--- Texte source ---

▬▬▬▬▬▬

Cette première alyah a abouti à des résultats très limités, et les colonies, qui groupent peu de monde, ne doivent leur survie qu’à Edmond de Rotschild qui fait œuvre simplement philanthropique  selon ses propres dires. Ce premier sionisme, pratique et non pas politique, n’est pas à la hauteur des défis que doivent affronter les masses juives, qui préfèrent partir vers Babylone - les Etats-Unis- plutôt que vers Sion qui n’est guère prête à les accueillir. On lui doit néanmoins, notamment grâce à Ben Yehouda qui s’installe à Jérusalem en 1881, la naissance de l’hébreu moderne et celle de la pensée d’Asher Guinzbourg, dit Ahad Ha’am  (Un du peuple), favorable à un centre culturel juif en Palestine capable de rayonner et d’irriguer tout le monde juif.

▬▬▬▬▬▬

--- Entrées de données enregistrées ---
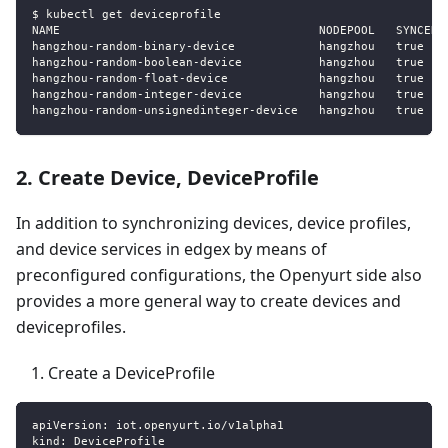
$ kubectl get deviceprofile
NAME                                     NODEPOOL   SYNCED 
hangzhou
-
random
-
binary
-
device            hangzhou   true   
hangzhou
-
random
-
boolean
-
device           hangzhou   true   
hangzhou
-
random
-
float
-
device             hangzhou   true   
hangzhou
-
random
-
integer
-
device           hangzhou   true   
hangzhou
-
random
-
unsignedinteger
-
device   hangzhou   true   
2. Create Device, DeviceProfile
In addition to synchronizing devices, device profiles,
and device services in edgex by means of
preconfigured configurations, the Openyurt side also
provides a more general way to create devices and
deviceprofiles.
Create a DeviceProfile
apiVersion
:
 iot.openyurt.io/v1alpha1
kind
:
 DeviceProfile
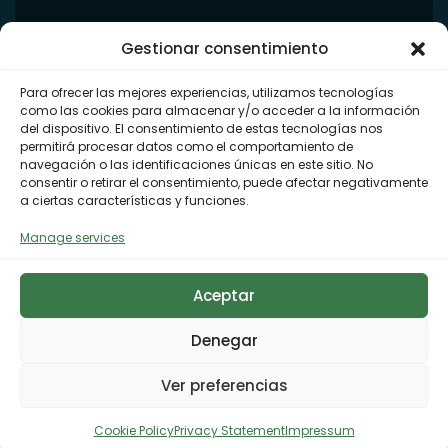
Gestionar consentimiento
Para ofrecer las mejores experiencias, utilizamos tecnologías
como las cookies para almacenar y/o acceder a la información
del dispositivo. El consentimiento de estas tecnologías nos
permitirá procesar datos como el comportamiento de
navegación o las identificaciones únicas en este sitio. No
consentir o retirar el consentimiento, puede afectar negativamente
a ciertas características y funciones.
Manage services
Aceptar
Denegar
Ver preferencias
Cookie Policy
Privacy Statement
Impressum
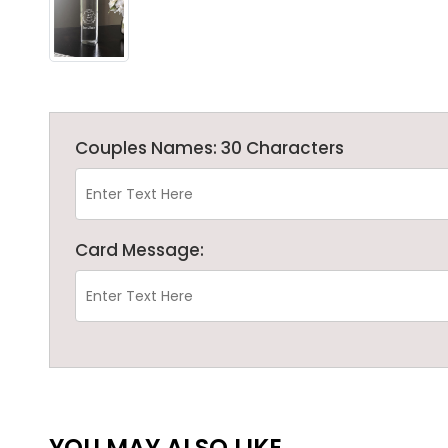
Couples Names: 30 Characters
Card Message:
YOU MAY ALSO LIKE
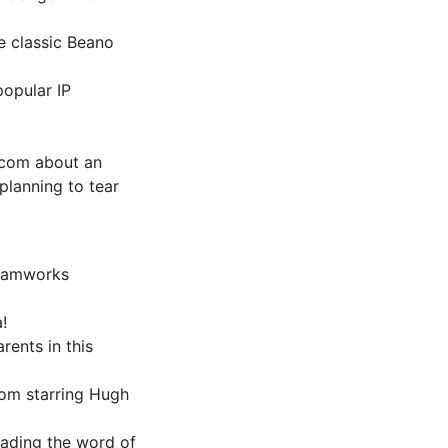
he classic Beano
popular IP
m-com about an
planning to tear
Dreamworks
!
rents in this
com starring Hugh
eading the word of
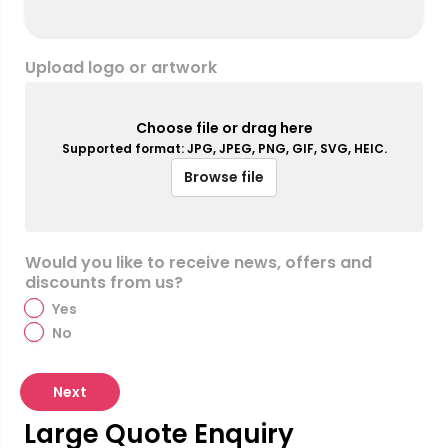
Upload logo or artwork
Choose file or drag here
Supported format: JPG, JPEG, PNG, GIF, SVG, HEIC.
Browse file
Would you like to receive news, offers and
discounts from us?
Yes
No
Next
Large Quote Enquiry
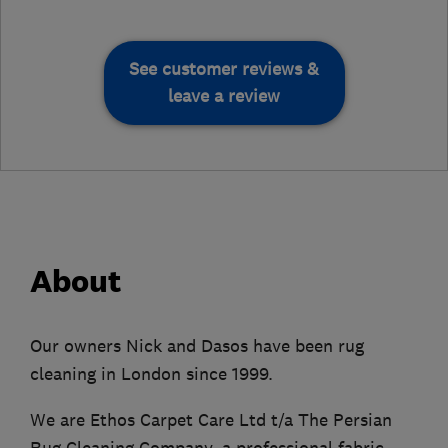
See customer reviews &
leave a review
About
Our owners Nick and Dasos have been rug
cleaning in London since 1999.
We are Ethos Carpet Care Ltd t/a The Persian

▬▬▬▬▬▬

--- Consignes ---
Répondez, s'il vous plaît, à ces questions à partir du texte source :
(a) À qui les colonies doivent-elles leur survie ?
(b) En quelle année Ben Yehouda s'installe-t-il à Jérusalem ?
(c) Que signifie le surnom Ahad Ha’am ?
Ces enregistrements ne servent à rien ici.

--- Réponse ---
(a) À Edmond de Rotschild.
(b) En 1881.
(c) Un du peuple.